Page —
|Military · Codices|
|La Noche Triste|
|Spanish conquest of Mexico|
The Aztec or Mexica calendar is the calendrical system used by the Aztecs as well as other Pre-Columbian peoples of central Mexico. It is one of the Mesoamerican calendars, sharing the basic structure of calendars from throughout ancient Mesoamerica.
The Aztec sun stone, also called the calendar stone, is on display at the National Museum of Anthropology in Mexico City. The calendar consists of a 365-day calendar cycle called xiuhpōhualli (year count) and a 260-day ritual cycle called tōnalpōhualli (day count). These two cycles together form a 52-year "century", sometimes called the "calendar round". The xiuhpōhualli is considered to be the agricultural calendar, since it is based on the sun, and the tōnalpōhualli is considered to be the sacred calendar.

Dataset excerpts —

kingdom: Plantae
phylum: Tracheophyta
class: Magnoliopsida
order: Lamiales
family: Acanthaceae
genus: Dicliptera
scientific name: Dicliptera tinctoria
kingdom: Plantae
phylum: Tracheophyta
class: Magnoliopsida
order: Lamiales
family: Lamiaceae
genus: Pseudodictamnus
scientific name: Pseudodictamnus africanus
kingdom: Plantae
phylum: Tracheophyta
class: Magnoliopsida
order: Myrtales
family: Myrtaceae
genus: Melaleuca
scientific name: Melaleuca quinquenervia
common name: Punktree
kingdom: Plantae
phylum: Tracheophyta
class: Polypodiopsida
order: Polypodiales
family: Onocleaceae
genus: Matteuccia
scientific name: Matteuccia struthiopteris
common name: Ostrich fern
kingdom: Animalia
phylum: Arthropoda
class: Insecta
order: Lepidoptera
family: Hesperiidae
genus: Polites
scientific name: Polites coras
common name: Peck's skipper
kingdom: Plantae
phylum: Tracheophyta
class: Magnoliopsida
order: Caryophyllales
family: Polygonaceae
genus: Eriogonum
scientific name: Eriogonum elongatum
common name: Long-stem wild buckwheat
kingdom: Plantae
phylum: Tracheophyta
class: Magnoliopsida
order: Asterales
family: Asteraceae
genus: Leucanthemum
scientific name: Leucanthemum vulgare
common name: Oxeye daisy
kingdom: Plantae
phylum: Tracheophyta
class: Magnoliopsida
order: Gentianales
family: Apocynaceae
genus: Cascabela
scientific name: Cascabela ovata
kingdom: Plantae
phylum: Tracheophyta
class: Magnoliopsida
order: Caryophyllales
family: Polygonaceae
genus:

Given exercise 1 —
From the Aztec calendar text, quote the passage between "The Aztec sun" and "the sacred calendar.", inclusive.
Given exercise 2 —
Render this sentence from the Aztec calendar text in Spanish: "The Aztec sun stone, also called the calendar stone, is on display at the National Museum of Anthropology in Mexico City."

Finished answer 1 —
The Aztec sun stone, also called the calendar stone, is on display at the National Museum of Anthropology in Mexico City. The calendar consists of a 365-day calendar cycle called xiuhpōhualli (year count) and a 260-day ritual cycle called tōnalpōhualli (day count). These two cycles together form a 52-year "century", sometimes called the "calendar round". The xiuhpōhualli is considered to be the agricultural calendar, since it is based on the sun, and the tōnalpōhualli is considered to be the sacred calendar.

Finished answer 2 —
La piedra del sol azteca, también llamada piedra del calendario, se exhibe en el Museo Nacional de Antropología de la Ciudad de México.